La France inverse la logique du démarchage téléphonique commercial. Jusqu’ici, les consommateurs devaient s’inscrire sur Bloctel pour ne plus être sollicités. Désormais, toute prospection par téléphone sera interdite par défaut. Les entreprises devront obtenir un accord préalable, libre et éclairé, avant de composer un numéro. Le service Bloctel disparaîtra dans la foulée.
À compter du 11 août 2026, la prospection commerciale par téléphone bascule dans un régime d’interdiction par défaut. Le dispositif actuel, qui reposait sur la possibilité de s’opposer au démarchage via l’inscription sur la liste Bloctel, laisse place à un mécanisme inversé : les entreprises ne pourront plus appeler un consommateur sans avoir préalablement obtenu son accord.
Un renversement de logique
Jusqu’à présent, seuls certains secteurs faisaient l’objet d’une prohibition totale du démarchage non sollicité. La rénovation énergétique ainsi que l’adaptation des logements au handicap et à la vieillesse étaient concernés. Pour les autres activités, l’inscription gratuite sur Bloctel permettait aux particuliers de filtrer les appels indésirables.
À partir d’août 2026, la règle s’inverse. L’ensemble des secteurs économiques tombe sous le coup de l’interdiction, et Bloctel, devenu obsolète, cessera définitivement son activité. Ce basculement inscrit dans le Code de la consommation vise à protéger les consommateurs contre des sollicitations jugées excessives.
Deux exceptions strictement encadrées
Le législateur a prévu deux cas dans lesquels une entreprise pourra légitimement contacter un consommateur à des fins commerciales.
Premier cas : l’appel s’inscrit dans le cadre d’un contrat déjà conclu. Le professionnel peut alors proposer des produits ou services complémentaires, ou une offre destinée à améliorer la prestation fournie ou ses performances. Il s’agit, par exemple, d’un opérateur téléphonique suggérant une option supplémentaire à un abonné existant.
Second cas : le consommateur a donné son consentement au préalable. Ce consentement doit répondre à des exigences strictes. Il doit être « libre » et « éclairé », et exprimé « par un acte positif clair ». Une case précochée ou une acceptation tacite ne suffiront pas. Le consommateur conserve la possibilité de retirer cet accord à tout moment, interdisant ainsi toute nouvelle sollicitation.

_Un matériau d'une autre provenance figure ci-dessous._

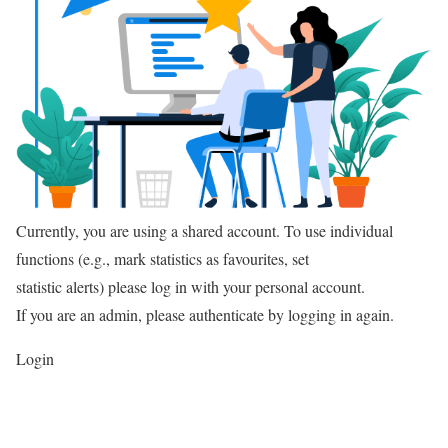
Currently, you are using a shared account. To use individual
functions (e.g., mark statistics as favourites, set
statistic alerts) please log in with your personal account.
If you are an admin, please authenticate by logging in again.
Login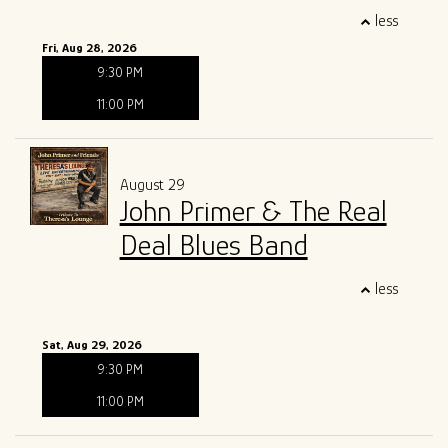
less
Fri, Aug 28, 2026
9:30 PM
11:00 PM
August 29
John Primer & The Real
Deal Blues Band
less
Sat, Aug 29, 2026
9:30 PM
11:00 PM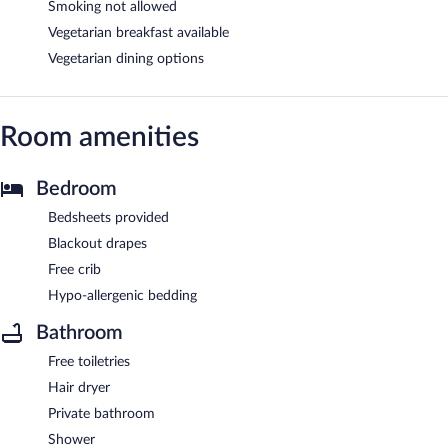
Smoking not allowed
Vegetarian breakfast available
Vegetarian dining options
Room amenities
Bedroom
Bedsheets provided
Blackout drapes
Free crib
Hypo-allergenic bedding
Bathroom
Free toiletries
Hair dryer
Private bathroom
Shower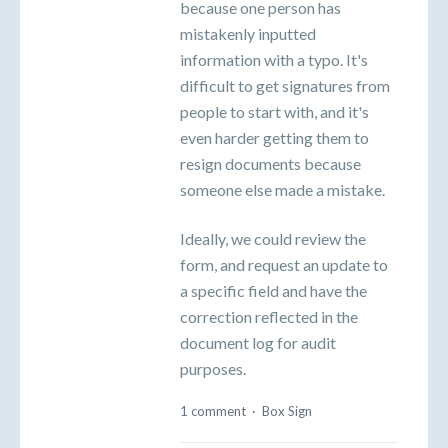
because one person has
mistakenly inputted
information with a typo. It's
difficult to get signatures from
people to start with, and it's
even harder getting them to
resign documents because
someone else made a mistake.
Ideally, we could review the
form, and request an update to
a specific field and have the
correction reflected in the
document log for audit
purposes.
1 comment
·
Box Sign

Horaires, preuve et sanctions
Les plages horaires autorisées pour les appels de démarchage restent inchangées : du lundi au vendredi, de 10 heures à 13 heures et de 14 heures à 20 heures. Les samedis, dimanches et jours fériés demeurent interdits. Une dérogation reste possible si le consommateur accepte explicitement d’être appelé à une date et un horaire précis, situés en dehors des créneaux habituels.

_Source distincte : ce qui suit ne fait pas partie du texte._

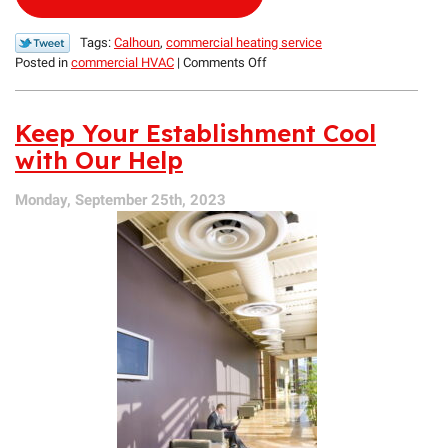
Tags:
Calhoun
,
commercial heating service
on
Posted in
commercial HVAC
|
Comments Off
The
Benefits
of
Keep Your Establishment Cool
Industrial
with Our Help
Heating
Maintenance
Monday, September 25th, 2023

La charge de la preuve incombe aux professionnels. Ils devront démontrer que le consentement a été recueilli conformément aux exigences légales, définies comme « une manifestation de volonté libre, spécifique, éclairée, univoque et révocable ».
Autre disposition à retenir. Tout contrat signé à la suite d’un démarchage téléphonique ne respectant pas les modalités prévues par la réforme sera frappé de nullité. Une arme juridique destinée à dissuader les pratiques abusives.
L’exception de la presse
Le texte prévoit un traitement particulier pour la vente d’abonnements à des journaux, périodiques ou magazines. La prospection pour ces abonnements échappera à l’interdiction générale. Une exception qui vise à préserver le modèle économique de la presse écrite, fortement dépendante du démarchage pour recruter de nouveaux abonnés.
Signal Conso, un recours à disposition
Les consommateurs confrontés à des appels abusifs pourront signaler les infractions sur la plateforme Signal Conso, gérée par la Direction générale de la concurrence, de la consommation et de la répression des fraudes (DGCCRF). Accessible en ligne, cet outil permet de déclencher des contrôles et, potentiellement, des sanctions administratives à l’encontre des contrevenants.
La réforme du 11 août 2026 marque une étape dans la régulation des pratiques commerciales téléphoniques. Son effectivité dépendra toutefois de la capacité des autorités à contrôler les professionnels et à sanctionner les abus.